Part 5: Cross-Referencing Officer Names with Louisiana Law Enforcement Accountability Database

In this part, the data extracted from the case files, specifically the officer names and roles, will be cross-referenced with the Louisiana Law Enforcement Accountability Database. This database contains comprehensive data on over 60,000 police officers and 40,000 complaints of misconduct. By cross-referencing officers named in wrongful conviction case files, we aim to identify their partners, supervisors, and trainees who may have also engaged in behavior related to wrongful convictions.

Furthermore, with the names of all officers involved in wrongful conviction case files, we can request records that will allow us to know the identities of all the individuals they have ever arrested, possibly wrongly. This information will be cross-referenced with our internal database of jailed individuals who have claimed to be wrongfully convicted. By analyzing these cross-referenced records, we hope to uncover potential patterns and further support the identification of wrongful convictions.

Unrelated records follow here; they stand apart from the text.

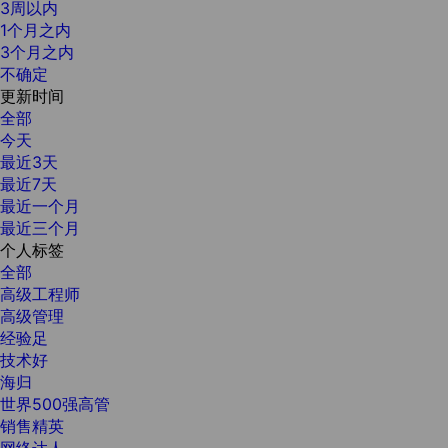
3周以内
1个月之内
3个月之内
不确定
更新时间
全部
今天
最近3天
最近7天
最近一个月
最近三个月
个人标签
全部
高级工程师
高级管理
经验足
技术好
海归
世界500强高管
销售精英
网络达人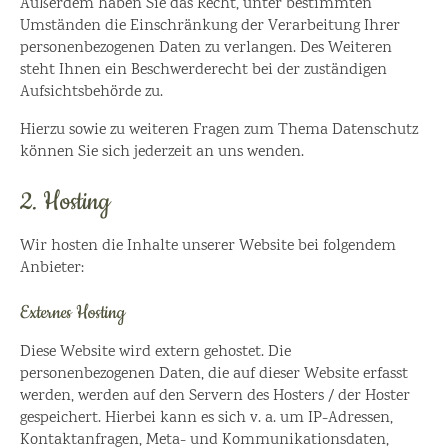
Außerdem haben Sie das Recht, unter bestimmten
Umständen die Einschränkung der Verarbeitung Ihrer
personenbezogenen Daten zu verlangen. Des Weiteren
steht Ihnen ein Beschwerderecht bei der zuständigen
Aufsichtsbehörde zu.
Hierzu sowie zu weiteren Fragen zum Thema Datenschutz
können Sie sich jederzeit an uns wenden.
2. Hosting
Wir hosten die Inhalte unserer Website bei folgendem
Anbieter:
Externes Hosting
Diese Website wird extern gehostet. Die
personenbezogenen Daten, die auf dieser Website erfasst
werden, werden auf den Servern des Hosters / der Hoster
gespeichert. Hierbei kann es sich v. a. um IP-Adressen,
Kontaktanfragen, Meta- und Kommunikationsdaten,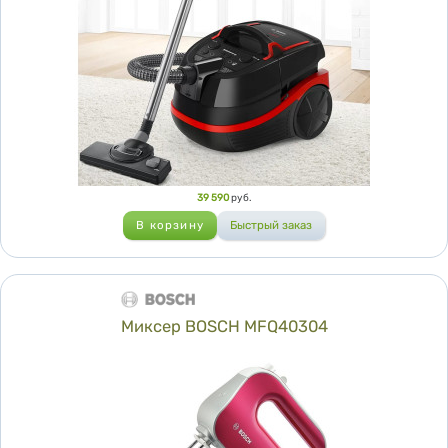
Цена
39 590
руб.
Миксер BOSCH MFQ40304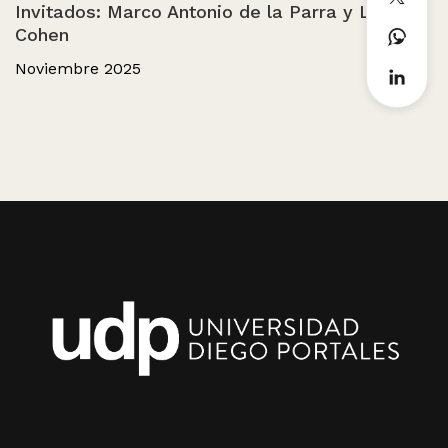
Invitados: Marco Antonio de la Parra y León
Cohen
Noviembre 2025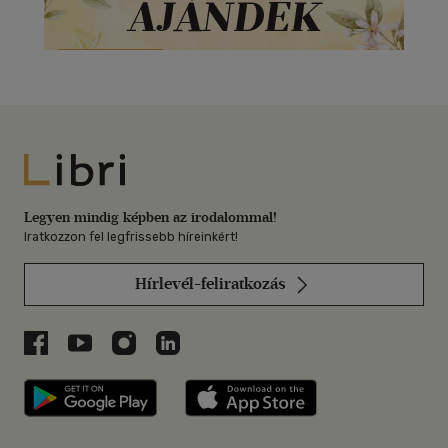
Libri
Legyen mindig képben az irodalommal!
Iratkozzon fel legfrissebb híreinkért!
Hírlevél-feliratkozás
Libri a Facebookon
Libri a Youtube-on
Libri az Instagramon
Libri a LinkedInen
Libri applikáció Szerezd meg: Google P
Libri applikáció 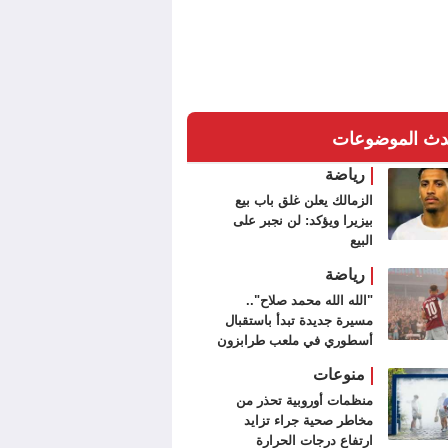
دث الموضوعات
رياضة
الزمالك يعلن غلق باب بيع
بيزيرا ويؤكد: لن نجبر على
البيع
رياضة
"الله الله محمد صلاح"..
مسيرة جديدة تبدأ باستقبال
أسطوري في ملعب طرابزون
سبور (فيديو وصور)
منوعات
منظمات أوروبية تحذر من
مخاطر صحية جراء تزايد
ارتفاع درجات الحرارة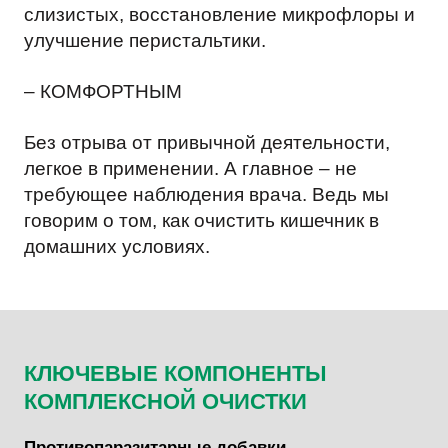
слизистых, восстановление микрофлоры и
улучшение перистальтики.
– КОМФОРТНЫМ
Без отрыва от привычной деятельности,
легкое в применении. А главное – не
требующее наблюдения врача. Ведь мы
говорим о том, как очистить кишечник в
домашних условиях.
КЛЮЧЕВЫЕ КОМПОНЕНТЫ
КОМПЛЕКСНОЙ ОЧИСТКИ
Противопаразитарные добавки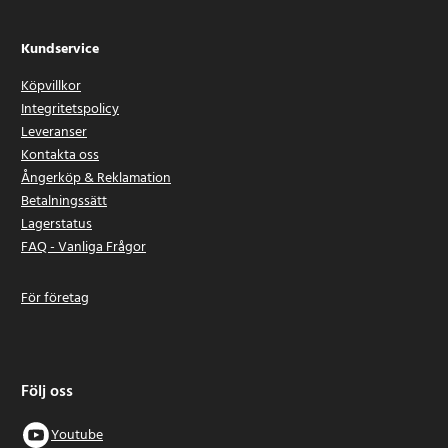
Kundservice
Köpvillkor
Integritetspolicy
Leveranser
Kontakta oss
Ångerköp & Reklamation
Betalningssätt
Lagerstatus
FAQ - Vanliga Frågor
För företag
Följ oss
Youtube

To ensure the privacy and security of the data, appropriate measures will be taken to handle and store the sensitive information in compliance with legal and ethical standards.

Part 6: Analysis and Reporting

After completing the data processing pipeline, the extracted information and cross-referenced records will be further analyzed to identify potential cases of wrongful conviction. Statistical analysis, data visualization, and machine learning techniques may be applied to uncover patterns, trends, and correlations that can contribute to the identification of systemic issues within the criminal justice system. The findings will be reported and shared with relevant stakeholders, advocacy groups, and legal experts to support efforts in rectifying wrongful convictions and improving the overall integrity of the justice system.

It is important to note that this pipeline is an iterative process, and feedback from experts and stakeholders will be taken into account to continuously improve the accuracy, efficiency, and ethical considerations of the pipeline's components.